Listed entries →
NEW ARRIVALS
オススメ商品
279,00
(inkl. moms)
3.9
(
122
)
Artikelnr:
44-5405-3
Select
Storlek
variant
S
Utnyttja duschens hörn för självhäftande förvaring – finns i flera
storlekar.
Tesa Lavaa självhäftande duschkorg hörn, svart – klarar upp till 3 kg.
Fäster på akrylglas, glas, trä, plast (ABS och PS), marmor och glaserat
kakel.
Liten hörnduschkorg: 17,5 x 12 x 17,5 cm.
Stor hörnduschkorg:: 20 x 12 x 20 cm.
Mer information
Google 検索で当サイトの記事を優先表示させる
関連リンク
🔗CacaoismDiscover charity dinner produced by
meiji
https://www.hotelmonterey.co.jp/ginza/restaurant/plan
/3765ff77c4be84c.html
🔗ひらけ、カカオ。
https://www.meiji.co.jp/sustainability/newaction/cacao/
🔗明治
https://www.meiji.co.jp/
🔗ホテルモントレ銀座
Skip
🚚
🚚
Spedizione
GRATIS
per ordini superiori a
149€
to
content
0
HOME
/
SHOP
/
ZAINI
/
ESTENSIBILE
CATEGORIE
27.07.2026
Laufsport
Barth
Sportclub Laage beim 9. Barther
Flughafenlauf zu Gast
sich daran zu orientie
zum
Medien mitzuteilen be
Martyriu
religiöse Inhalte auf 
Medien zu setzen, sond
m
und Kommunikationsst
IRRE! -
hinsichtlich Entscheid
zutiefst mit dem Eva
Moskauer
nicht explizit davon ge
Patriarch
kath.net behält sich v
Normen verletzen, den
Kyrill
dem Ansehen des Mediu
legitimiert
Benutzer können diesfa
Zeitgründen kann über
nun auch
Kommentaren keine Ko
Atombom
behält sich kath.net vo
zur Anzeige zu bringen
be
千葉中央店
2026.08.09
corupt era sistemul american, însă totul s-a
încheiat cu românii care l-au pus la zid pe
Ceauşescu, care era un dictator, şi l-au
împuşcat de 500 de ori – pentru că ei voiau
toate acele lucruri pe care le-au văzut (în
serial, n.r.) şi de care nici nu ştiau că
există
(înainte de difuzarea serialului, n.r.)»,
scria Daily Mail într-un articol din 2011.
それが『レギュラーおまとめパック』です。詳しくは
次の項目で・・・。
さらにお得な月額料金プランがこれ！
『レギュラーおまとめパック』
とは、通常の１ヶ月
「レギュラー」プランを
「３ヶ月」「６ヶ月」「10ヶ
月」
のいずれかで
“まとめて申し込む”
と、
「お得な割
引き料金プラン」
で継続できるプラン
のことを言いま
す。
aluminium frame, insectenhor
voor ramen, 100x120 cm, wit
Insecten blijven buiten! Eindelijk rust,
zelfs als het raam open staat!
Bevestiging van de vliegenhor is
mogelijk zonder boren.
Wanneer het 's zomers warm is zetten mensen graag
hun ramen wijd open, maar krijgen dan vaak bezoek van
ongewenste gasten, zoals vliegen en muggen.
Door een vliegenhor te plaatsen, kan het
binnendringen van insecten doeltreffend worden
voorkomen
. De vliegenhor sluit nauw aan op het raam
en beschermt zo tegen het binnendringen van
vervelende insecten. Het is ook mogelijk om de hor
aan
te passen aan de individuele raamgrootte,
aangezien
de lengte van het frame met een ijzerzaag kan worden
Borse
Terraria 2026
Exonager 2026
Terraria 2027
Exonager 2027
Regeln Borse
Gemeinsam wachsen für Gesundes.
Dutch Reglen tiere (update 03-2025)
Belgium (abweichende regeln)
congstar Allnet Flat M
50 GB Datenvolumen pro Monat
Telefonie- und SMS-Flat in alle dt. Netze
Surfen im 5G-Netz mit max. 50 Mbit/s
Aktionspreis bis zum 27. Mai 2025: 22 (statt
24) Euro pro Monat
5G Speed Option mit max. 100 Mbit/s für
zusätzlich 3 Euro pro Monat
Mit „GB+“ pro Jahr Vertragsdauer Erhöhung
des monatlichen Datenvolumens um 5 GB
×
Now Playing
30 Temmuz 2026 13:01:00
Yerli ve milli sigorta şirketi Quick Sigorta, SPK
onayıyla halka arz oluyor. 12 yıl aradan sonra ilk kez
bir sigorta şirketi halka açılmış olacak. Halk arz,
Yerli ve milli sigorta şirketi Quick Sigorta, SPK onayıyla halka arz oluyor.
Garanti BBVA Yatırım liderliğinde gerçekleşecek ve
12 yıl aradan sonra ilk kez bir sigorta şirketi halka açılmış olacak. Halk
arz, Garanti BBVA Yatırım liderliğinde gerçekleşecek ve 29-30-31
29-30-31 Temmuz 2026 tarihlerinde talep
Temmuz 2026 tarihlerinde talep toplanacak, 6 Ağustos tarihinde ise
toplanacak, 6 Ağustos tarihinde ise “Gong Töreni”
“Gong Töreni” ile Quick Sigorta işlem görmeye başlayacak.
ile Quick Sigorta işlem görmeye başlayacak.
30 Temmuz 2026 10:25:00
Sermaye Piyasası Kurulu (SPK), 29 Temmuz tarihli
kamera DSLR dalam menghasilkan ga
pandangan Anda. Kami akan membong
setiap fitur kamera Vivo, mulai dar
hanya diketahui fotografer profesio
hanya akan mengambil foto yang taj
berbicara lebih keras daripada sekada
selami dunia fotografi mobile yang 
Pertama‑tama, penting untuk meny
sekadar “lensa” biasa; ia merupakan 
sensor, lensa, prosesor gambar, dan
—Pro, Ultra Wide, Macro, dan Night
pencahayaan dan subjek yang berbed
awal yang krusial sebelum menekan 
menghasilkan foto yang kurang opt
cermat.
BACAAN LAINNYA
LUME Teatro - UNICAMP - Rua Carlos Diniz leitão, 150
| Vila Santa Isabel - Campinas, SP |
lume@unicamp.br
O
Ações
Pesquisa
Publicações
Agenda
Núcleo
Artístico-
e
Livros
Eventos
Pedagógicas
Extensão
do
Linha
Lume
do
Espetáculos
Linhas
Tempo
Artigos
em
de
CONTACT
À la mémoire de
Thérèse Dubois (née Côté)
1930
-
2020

What to do → In the listing above, find the line with "zelfs als het raam open staat!" and the line with "pandangan Anda. Kami akan membong"; output exactly those lines and all lines between them.

Exercise solution →
zelfs als het raam open staat!
Bevestiging van de vliegenhor is
mogelijk zonder boren.
Wanneer het 's zomers warm is zetten mensen graag
hun ramen wijd open, maar krijgen dan vaak bezoek van
ongewenste gasten, zoals vliegen en muggen.
Door een vliegenhor te plaatsen, kan het
binnendringen van insecten doeltreffend worden
voorkomen
. De vliegenhor sluit nauw aan op het raam
en beschermt zo tegen het binnendringen van
vervelende insecten. Het is ook mogelijk om de hor
aan
te passen aan de individuele raamgrootte,
aangezien
de lengte van het frame met een ijzerzaag kan worden
Borse
Terraria 2026
Exonager 2026
Terraria 2027
Exonager 2027
Regeln Borse
Gemeinsam wachsen für Gesundes.
Dutch Reglen tiere (update 03-2025)
Belgium (abweichende regeln)
congstar Allnet Flat M
50 GB Datenvolumen pro Monat
Telefonie- und SMS-Flat in alle dt. Netze
Surfen im 5G-Netz mit max. 50 Mbit/s
Aktionspreis bis zum 27. Mai 2025: 22 (statt
24) Euro pro Monat
5G Speed Option mit max. 100 Mbit/s für
zusätzlich 3 Euro pro Monat
Mit „GB+“ pro Jahr Vertragsdauer Erhöhung
des monatlichen Datenvolumens um 5 GB
×
Now Playing
30 Temmuz 2026 13:01:00
Yerli ve milli sigorta şirketi Quick Sigorta, SPK
onayıyla halka arz oluyor. 12 yıl aradan sonra ilk kez
bir sigorta şirketi halka açılmış olacak. Halk arz,
Yerli ve milli sigorta şirketi Quick Sigorta, SPK onayıyla halka arz oluyor.
Garanti BBVA Yatırım liderliğinde gerçekleşecek ve
12 yıl aradan sonra ilk kez bir sigorta şirketi halka açılmış olacak. Halk
arz, Garanti BBVA Yatırım liderliğinde gerçekleşecek ve 29-30-31
29-30-31 Temmuz 2026 tarihlerinde talep
Temmuz 2026 tarihlerinde talep toplanacak, 6 Ağustos tarihinde ise
toplanacak, 6 Ağustos tarihinde ise “Gong Töreni”
“Gong Töreni” ile Quick Sigorta işlem görmeye başlayacak.
ile Quick Sigorta işlem görmeye başlayacak.
30 Temmuz 2026 10:25:00
Sermaye Piyasası Kurulu (SPK), 29 Temmuz tarihli
kamera DSLR dalam menghasilkan ga
pandangan Anda. Kami akan membong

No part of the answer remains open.